PS . when the factory installed them it was before the body went on the chassis. With everything in place you may have an interesting time getting the rear ones in.
Thanks Ed., any help appreciated. I need to change all on my friend’s car and worn ones on one of mine. Two car sets would be great if available. Several years ago I tried for these with Cordell in the US and Wally in Jo’burg to no avail but I can’t remember if I checked with Simon.
I know what you mean about the rear ones. There is almost no working space in there. The spanner flats on the clevis heads are a big advantage.
The ‘adjustment’ looks good now Rob.
This is mine set up and clears everything easily
What month and year did your car leave the factory?
Mine is Chassis number 80034 Dispatched from Coventry 24 Aug 39 (no manufacture date)
Out of interest another 40SS, chassis number 80048 was Manufactured 22 Aug 39, Dispatched 1 Sept 39.
Thanks Graham, Your photo corresponds with “The Automobile” photo and made me question the configuration in my January 1939 car. But I also have this poor copy of a factory drawing. In detail it looks wrong because the rods to the wheels are on the wrong arms of the compensator (and would push them rather than pull them) but I suspect that the drawing started life with your configuration and was modified (badly). This would also explain why the arm to the pull rod from the front is at totally the wrong angle but would be correct if it had simply been redrawn 180 degrees removed.
I suspect that if I changed mine the long rod to the near side would foul on the near side tank strap.
Very interesting drawing. Any chance of scanning the whole thing?
From my 40 years in engineering, working with draftsmen, I can tell you that a mistake such as that is very possible. The main purpose of that drawing appears to be chassis frame configuration, to lay out dimensions for all the holes in the chassis. The drafter may or may not have been familiar with the working of the braking system, but for this drawing that was not his main consideration. He may have measured up a chassis in the shop that had brake parts dangling loose and made a guess as to their proper orientation, wrongly as it turned out.
My left side rod is also very close to the tank support, which is different from Graham’s. Perhaps I need to bend the support some more rearwards.
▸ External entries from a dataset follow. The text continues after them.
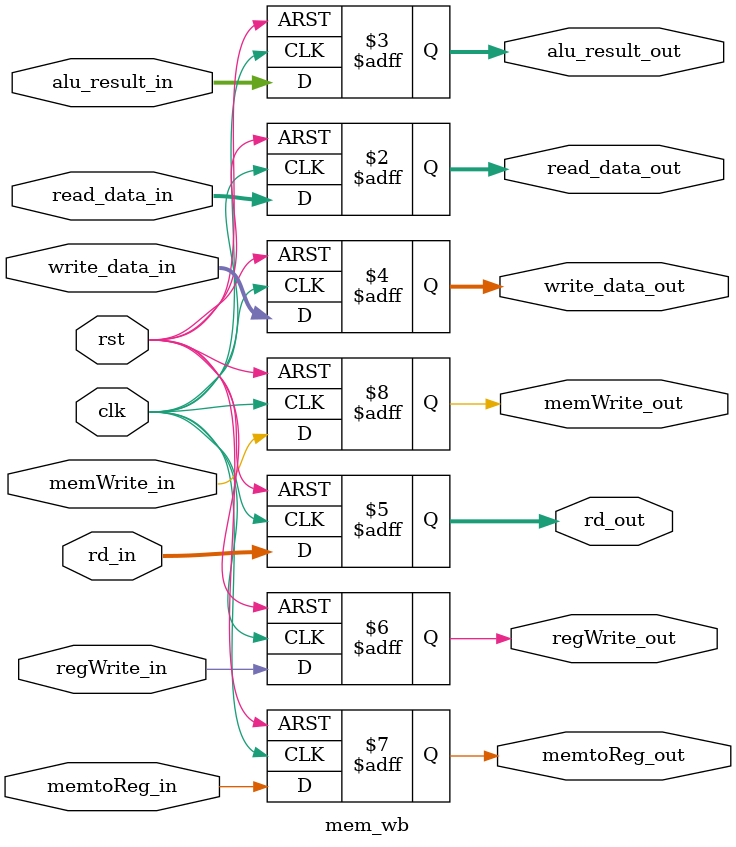
<source format=sv>
`timescale 1ns / 1ps

module mem_wb #(parameter WIDTH = 32)(
    input  logic                 clk,
    input  logic                 rst,

    // Incoming signals from MEM stage
    input  logic [WIDTH-1:0]     read_data_in,    // loaded value (or bypassed store data)
    input  logic [WIDTH-1:0]     alu_result_in,   // ALU result propagated
    input  logic [WIDTH-1:0]     write_data_in,   // store-data forwarded through pipeline
    input  logic [4:0]           rd_in,
    input  logic                 regWrite_in,
    input  logic                 memtoReg_in,
    input  logic                 memWrite_in,     // store flag propagated (used by bypass logic)

    // Outgoing signals to WB stage
    output logic [WIDTH-1:0]     read_data_out,
    output logic [WIDTH-1:0]     alu_result_out,
    output logic [WIDTH-1:0]     write_data_out,
    output logic [4:0]           rd_out,
    output logic                 regWrite_out,
    output logic                 memtoReg_out,
    output logic                 memWrite_out
);

    always_ff @(posedge clk or posedge rst) begin
        if (rst) begin
            read_data_out   <= '0;
            alu_result_out  <= '0;
            write_data_out  <= '0;
            rd_out          <= '0;
            regWrite_out    <= 1'b0;
            memtoReg_out    <= 1'b0;
            memWrite_out    <= 1'b0;
        end else begin
            read_data_out   <= read_data_in;
            alu_result_out  <= alu_result_in;
            write_data_out  <= write_data_in;
            rd_out          <= rd_in;
            regWrite_out    <= regWrite_in;
            memtoReg_out    <= memtoReg_in;
            memWrite_out    <= memWrite_in;
        end
    end
endmodule

</source>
I don’t have the original document and I took some pictures of it behind glass with bad reflections so it is pieced together from a couple of different views. I don’t think the draftsman had got it wrong originally. I’m pretty sure, from the angle of the compensator and the way the rods are connected, that the error took place because the rod from the front was moved and the drawing updated (but without thought to the effect on the angle and cross rod connections).
You can see it here where I was comparing it with the MG SA.
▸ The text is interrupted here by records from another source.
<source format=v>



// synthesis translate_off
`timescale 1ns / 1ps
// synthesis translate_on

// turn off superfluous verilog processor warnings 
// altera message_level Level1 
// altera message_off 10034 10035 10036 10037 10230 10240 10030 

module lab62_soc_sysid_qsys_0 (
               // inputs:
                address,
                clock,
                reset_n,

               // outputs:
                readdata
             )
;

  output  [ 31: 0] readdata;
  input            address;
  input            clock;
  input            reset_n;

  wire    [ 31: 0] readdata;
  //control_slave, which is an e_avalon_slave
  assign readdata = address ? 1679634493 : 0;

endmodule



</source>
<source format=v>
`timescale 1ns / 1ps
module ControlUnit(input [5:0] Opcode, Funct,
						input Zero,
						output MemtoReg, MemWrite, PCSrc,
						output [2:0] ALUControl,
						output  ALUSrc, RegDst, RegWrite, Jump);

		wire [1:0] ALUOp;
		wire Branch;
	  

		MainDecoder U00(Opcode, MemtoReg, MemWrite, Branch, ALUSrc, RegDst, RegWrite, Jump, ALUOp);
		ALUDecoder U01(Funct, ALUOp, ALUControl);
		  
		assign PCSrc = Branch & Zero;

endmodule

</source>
In the MkIV the rod from the front also couples to the bell crank inboards.
Whilst looking for views of wiring looms for Graham I came across this frame from video of the 1939 unrestored Swiss car showing the brake rod in the later modified position,
Here is a better shot of my brake rods, the front and rear rods more or less in line now that I turned the bell crank connections.
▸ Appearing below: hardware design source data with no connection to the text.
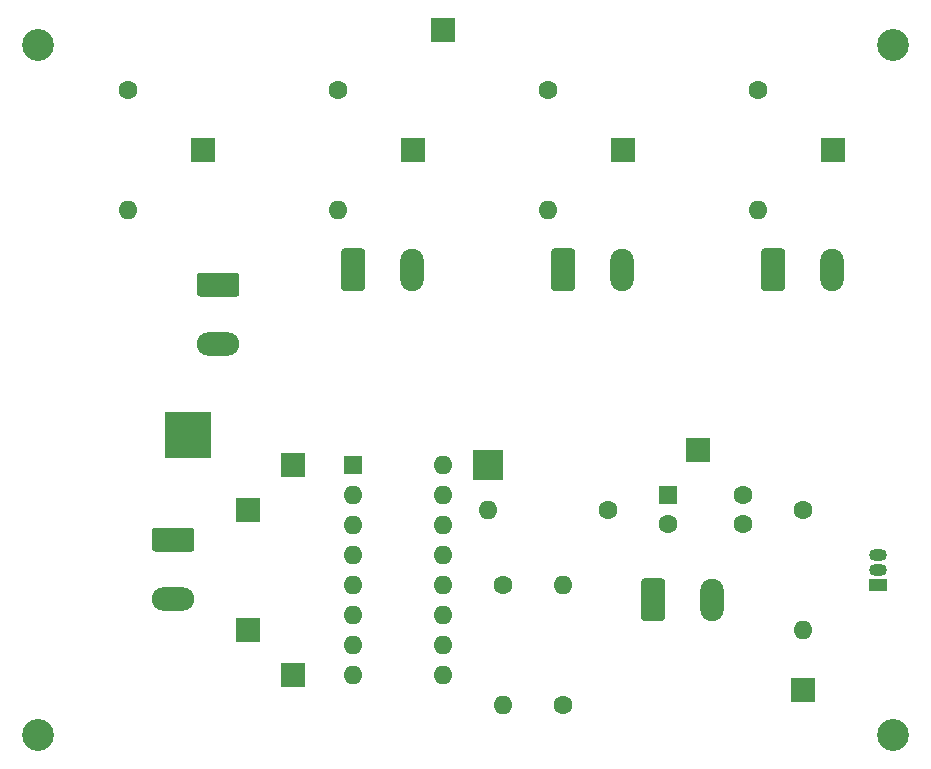
<source format=gbr>
%TF.GenerationSoftware,KiCad,Pcbnew,(5.1.10)-1*%
%TF.CreationDate,2021-09-08T20:08:48+02:00*%
%TF.ProjectId,uklad,756b6c61-642e-46b6-9963-61645f706362,rev?*%
%TF.SameCoordinates,Original*%
%TF.FileFunction,Soldermask,Top*%
%TF.FilePolarity,Negative*%
%FSLAX46Y46*%
G04 Gerber Fmt 4.6, Leading zero omitted, Abs format (unit mm)*
G04 Created by KiCad (PCBNEW (5.1.10)-1) date 2021-09-08 20:08:48*
%MOMM*%
%LPD*%
G01*
G04 APERTURE LIST*
%ADD10C,2.700000*%
%ADD11R,2.500000X2.500000*%
%ADD12O,1.600000X1.600000*%
%ADD13C,1.600000*%
%ADD14R,4.000000X4.000000*%
%ADD15R,2.000000X2.000000*%
%ADD16O,2.000000X3.600000*%
%ADD17R,1.600000X1.600000*%
%ADD18R,1.500000X1.050000*%
%ADD19O,1.500000X1.050000*%
%ADD20O,3.600000X2.000000*%
G04 APERTURE END LIST*
D10*
%TO.C,REF\u002A\u002A*%
X165100000Y-120650000D03*
%TD*%
%TO.C,REF\u002A\u002A*%
X92710000Y-120650000D03*
%TD*%
%TO.C,REF\u002A\u002A*%
X92710000Y-62230000D03*
%TD*%
%TO.C,REF\u002A\u002A*%
X165100000Y-62230000D03*
%TD*%
D11*
%TO.C,GND_dzielnik*%
X130810000Y-97790000D03*
%TD*%
D12*
%TO.C,1M*%
X137160000Y-107950000D03*
D13*
X137160000Y-118110000D03*
%TD*%
D14*
%TO.C,GND*%
X105410000Y-95250000D03*
%TD*%
D15*
%TO.C,+5V*%
X127000000Y-60960000D03*
%TD*%
%TO.C,Ard_A0*%
X148590000Y-96520000D03*
%TD*%
%TO.C,DP A4*%
X160020000Y-71120000D03*
%TD*%
%TO.C,GL A3*%
X106680000Y-71120000D03*
%TD*%
%TO.C,DL A2*%
X142240000Y-71120000D03*
%TD*%
%TO.C,GP A5*%
X124460000Y-71120000D03*
%TD*%
%TO.C,Ard_D9*%
X110490000Y-101600000D03*
%TD*%
%TO.C,Ard_D10*%
X114300000Y-97790000D03*
%TD*%
%TO.C,Ard_D8*%
X110490000Y-111760000D03*
%TD*%
%TO.C,Ard_Vin*%
X114300000Y-115570000D03*
%TD*%
%TO.C,Ard_D7*%
X157480000Y-116840000D03*
%TD*%
D16*
%TO.C,Solar*%
X149780000Y-109220000D03*
G36*
G01*
X143780000Y-110770000D02*
X143780000Y-107670000D01*
G75*
G02*
X144030000Y-107420000I250000J0D01*
G01*
X145530000Y-107420000D01*
G75*
G02*
X145780000Y-107670000I0J-250000D01*
G01*
X145780000Y-110770000D01*
G75*
G02*
X145530000Y-111020000I-250000J0D01*
G01*
X144030000Y-111020000D01*
G75*
G02*
X143780000Y-110770000I0J250000D01*
G01*
G37*
%TD*%
D12*
%TO.C,L293D*%
X127000000Y-97790000D03*
X119380000Y-115570000D03*
X127000000Y-100330000D03*
X119380000Y-113030000D03*
X127000000Y-102870000D03*
X119380000Y-110490000D03*
X127000000Y-105410000D03*
X119380000Y-107950000D03*
X127000000Y-107950000D03*
X119380000Y-105410000D03*
X127000000Y-110490000D03*
X119380000Y-102870000D03*
X127000000Y-113030000D03*
X119380000Y-100330000D03*
X127000000Y-115570000D03*
D17*
X119380000Y-97790000D03*
%TD*%
D18*
%TO.C,DS18B20*%
X163830000Y-107950000D03*
D19*
X163830000Y-105410000D03*
X163830000Y-106680000D03*
%TD*%
D16*
%TO.C,Photo DP*%
X159940000Y-81280000D03*
G36*
G01*
X153940000Y-82830000D02*
X153940000Y-79730000D01*
G75*
G02*
X154190000Y-79480000I250000J0D01*
G01*
X155690000Y-79480000D01*
G75*
G02*
X155940000Y-79730000I0J-250000D01*
G01*
X155940000Y-82830000D01*
G75*
G02*
X155690000Y-83080000I-250000J0D01*
G01*
X154190000Y-83080000D01*
G75*
G02*
X153940000Y-82830000I0J250000D01*
G01*
G37*
%TD*%
D12*
%TO.C,310R*%
X153670000Y-76200000D03*
D13*
X153670000Y-66040000D03*
%TD*%
D16*
%TO.C,Photo DL*%
X142160000Y-81280000D03*
G36*
G01*
X136160000Y-82830000D02*
X136160000Y-79730000D01*
G75*
G02*
X136410000Y-79480000I250000J0D01*
G01*
X137910000Y-79480000D01*
G75*
G02*
X138160000Y-79730000I0J-250000D01*
G01*
X138160000Y-82830000D01*
G75*
G02*
X137910000Y-83080000I-250000J0D01*
G01*
X136410000Y-83080000D01*
G75*
G02*
X136160000Y-82830000I0J250000D01*
G01*
G37*
%TD*%
D12*
%TO.C,310R*%
X135890000Y-76200000D03*
D13*
X135890000Y-66040000D03*
%TD*%
D12*
%TO.C,1M*%
X132080000Y-118110000D03*
D13*
X132080000Y-107950000D03*
%TD*%
D12*
%TO.C,1M*%
X130810000Y-101600000D03*
D13*
X140970000Y-101600000D03*
%TD*%
D16*
%TO.C,Photo GP*%
X124380000Y-81280000D03*
G36*
G01*
X118380000Y-82830000D02*
X118380000Y-79730000D01*
G75*
G02*
X118630000Y-79480000I250000J0D01*
G01*
X120130000Y-79480000D01*
G75*
G02*
X120380000Y-79730000I0J-250000D01*
G01*
X120380000Y-82830000D01*
G75*
G02*
X120130000Y-83080000I-250000J0D01*
G01*
X118630000Y-83080000D01*
G75*
G02*
X118380000Y-82830000I0J250000D01*
G01*
G37*
%TD*%
D12*
%TO.C,310R*%
X118110000Y-76200000D03*
D13*
X118110000Y-66040000D03*
%TD*%
D20*
%TO.C,Photo GL*%
X107950000Y-87550000D03*
G36*
G01*
X106400000Y-81550000D02*
X109500000Y-81550000D01*
G75*
G02*
X109750000Y-81800000I0J-250000D01*
G01*
X109750000Y-83300000D01*
G75*
G02*
X109500000Y-83550000I-250000J0D01*
G01*
X106400000Y-83550000D01*
G75*
G02*
X106150000Y-83300000I0J250000D01*
G01*
X106150000Y-81800000D01*
G75*
G02*
X106400000Y-81550000I250000J0D01*
G01*
G37*
%TD*%
D12*
%TO.C,310R*%
X100330000Y-76200000D03*
D13*
X100330000Y-66040000D03*
%TD*%
D12*
%TO.C,4\u002C7k*%
X157480000Y-111760000D03*
D13*
X157480000Y-101600000D03*
%TD*%
D20*
%TO.C,DC_Motor*%
X104140000Y-109140000D03*
G36*
G01*
X102590000Y-103140000D02*
X105690000Y-103140000D01*
G75*
G02*
X105940000Y-103390000I0J-250000D01*
G01*
X105940000Y-104890000D01*
G75*
G02*
X105690000Y-105140000I-250000J0D01*
G01*
X102590000Y-105140000D01*
G75*
G02*
X102340000Y-104890000I0J250000D01*
G01*
X102340000Y-103390000D01*
G75*
G02*
X102590000Y-103140000I250000J0D01*
G01*
G37*
%TD*%
D13*
%TO.C,100nF*%
X152400000Y-102830000D03*
X152400000Y-100330000D03*
%TD*%
%TO.C,220uF*%
X146050000Y-102830000D03*
D17*
X146050000Y-100330000D03*
%TD*%
M02*

</source>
I see the layout of the rods was changed for the Mark IV. Perhaps related to the change of type of shock absorbers? Parking brake cross bar also different. Is there a hole through the chassis to the right of that rod? A leftover from the previous layout?
Perhaps some DPO of my car took the rods off to paint them green, and was copying the scheme of a Mark IV when he put the rods back on wrong.
Very interesting about the MG SA. Bill Heynes must have studied it a bit, as the floating pancake oil pickup and oil level sender were used in the XK120 and Mark VII engines.
Back to the gas tank supports; I have discovered that the rear support cross bar is also bent, due to the weight of the car on the rear springs and poor attachment to the side frame rails by whoever started the restoration of the rear chassis area.